_EXTRACTED MATERIAL_
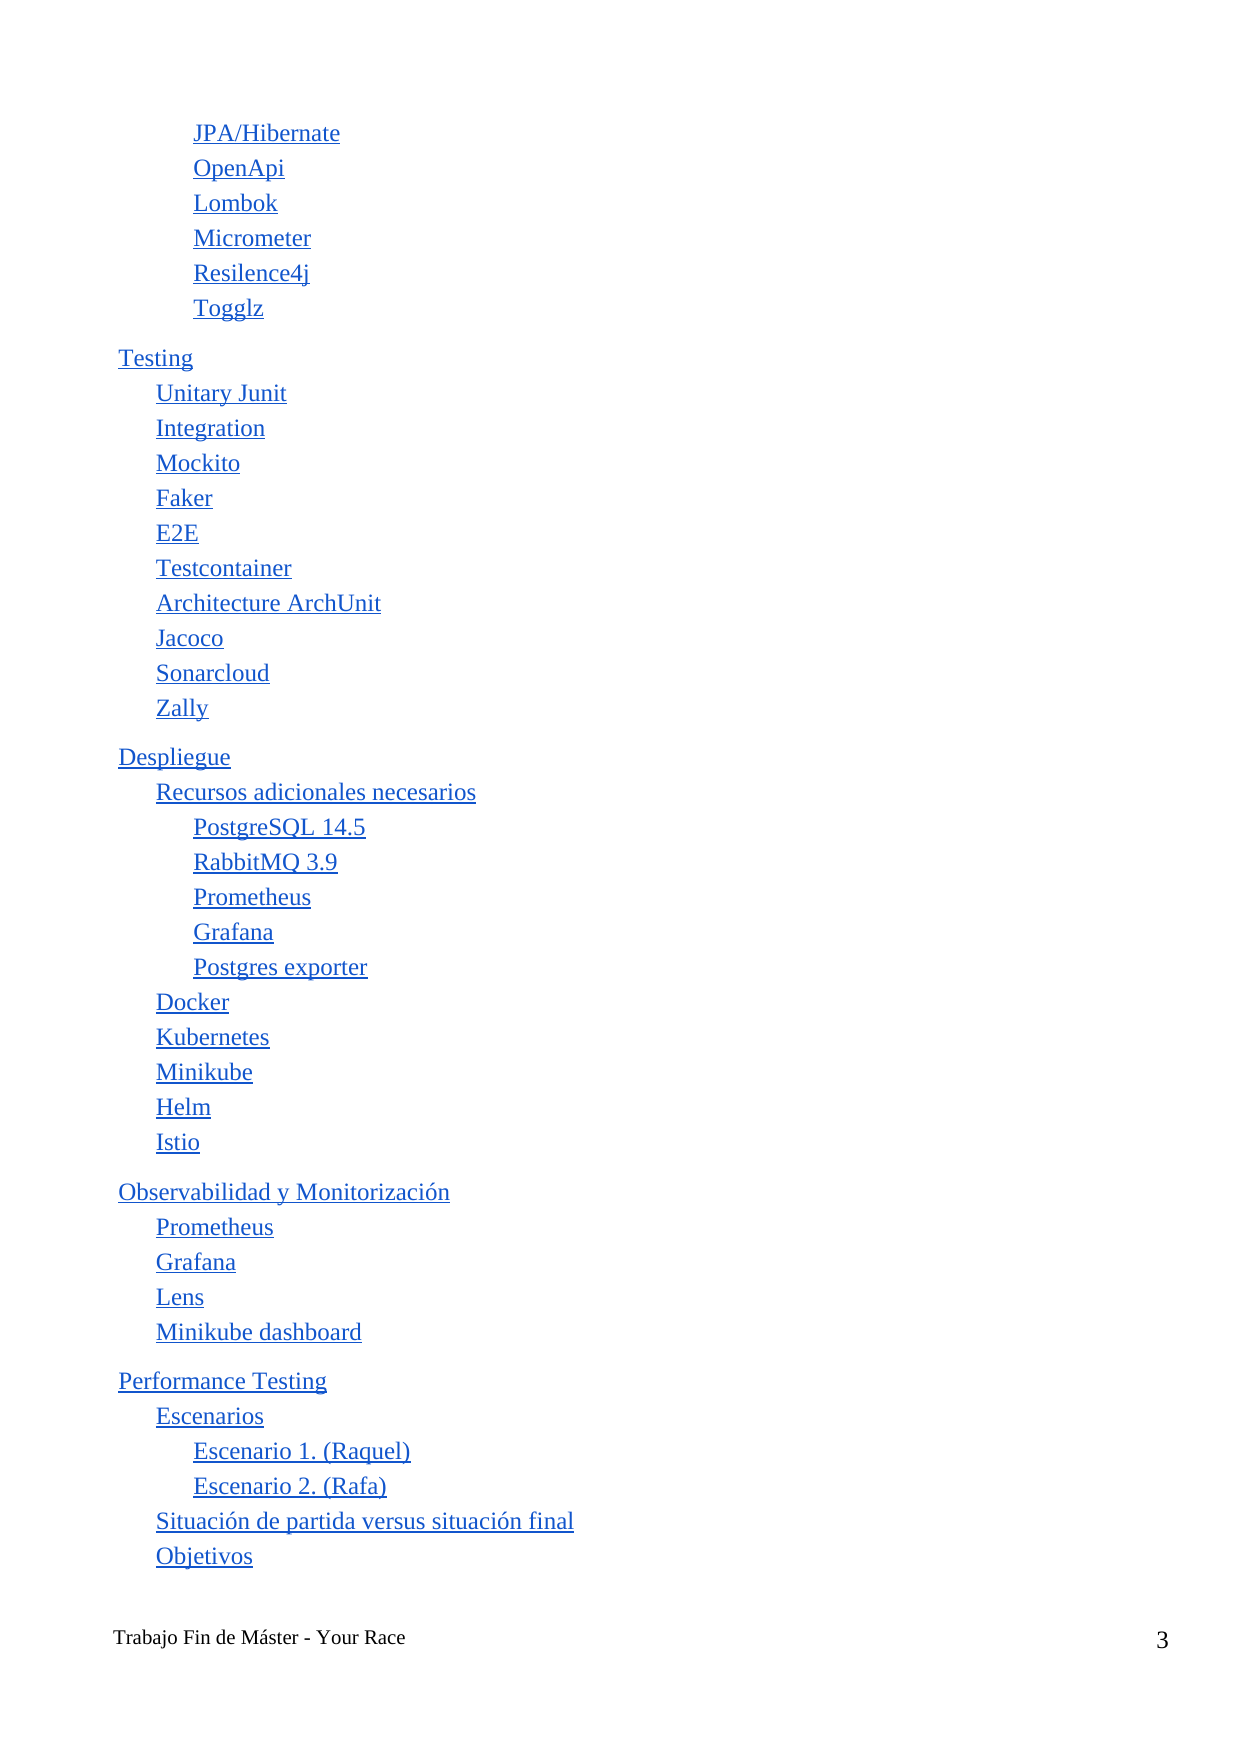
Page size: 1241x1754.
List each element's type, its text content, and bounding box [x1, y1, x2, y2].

text Grafana [193, 917, 1122, 946]
text Prometheus [156, 1212, 1122, 1241]
text Escenarios [156, 1401, 1122, 1430]
text Testcontainer [156, 553, 1122, 581]
text Minikube [156, 1057, 1122, 1086]
text Zally [156, 693, 1122, 721]
text Situación de partida versus situación final [156, 1506, 1122, 1535]
text Togglz [193, 293, 1122, 322]
text PostgreSQL 14.5 [193, 812, 1122, 841]
text Observabilidad y Monitorización [118, 1177, 1122, 1206]
text E2E [156, 518, 1122, 546]
text Postgres exporter [193, 952, 1122, 981]
text OpenApi [193, 153, 1122, 182]
text Grafana [156, 1247, 1122, 1276]
text Micrometer [193, 223, 1122, 252]
text Recursos adicionales necesarios [156, 777, 1122, 806]
text Objetivos [156, 1541, 1122, 1570]
text Lombok [193, 188, 1122, 217]
text Escenario 2. (Rafa) [193, 1471, 1122, 1500]
text Architecture ArchUnit [156, 588, 1122, 616]
text Integration [156, 413, 1122, 441]
text Despliegue [118, 742, 1122, 771]
text Jacoco [156, 623, 1122, 651]
text Testing [118, 343, 1122, 371]
text Docker [156, 987, 1122, 1016]
text Faker [156, 483, 1122, 511]
text Lens [156, 1282, 1122, 1311]
text Performance Testing [118, 1366, 1122, 1395]
text JPA/Hibernate [193, 118, 1122, 147]
text Helm [156, 1092, 1122, 1121]
text Mockito [156, 448, 1122, 476]
text Escenario 1. (Raquel) [193, 1436, 1122, 1465]
text Istio [156, 1127, 1122, 1156]
text Unitary Junit [156, 378, 1122, 406]
text Prometheus [193, 882, 1122, 911]
text Resilence4j [193, 258, 1122, 287]
text RabbitMQ 3.9 [193, 847, 1122, 876]
text Minikube dashboard [156, 1317, 1122, 1346]
text Kubernetes [156, 1022, 1122, 1051]
text Sonarcloud [156, 658, 1122, 686]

_WORK REQUIRED_
Quote verbatim every line from the start of the records through the line containing "List each element's", including that line, and omit the pictures.

_RESPONSE TO THIS EXERCISE_
Page size: 1241x1754.
List each element's type, its text content, and bounding box [x1, y1, x2, y2].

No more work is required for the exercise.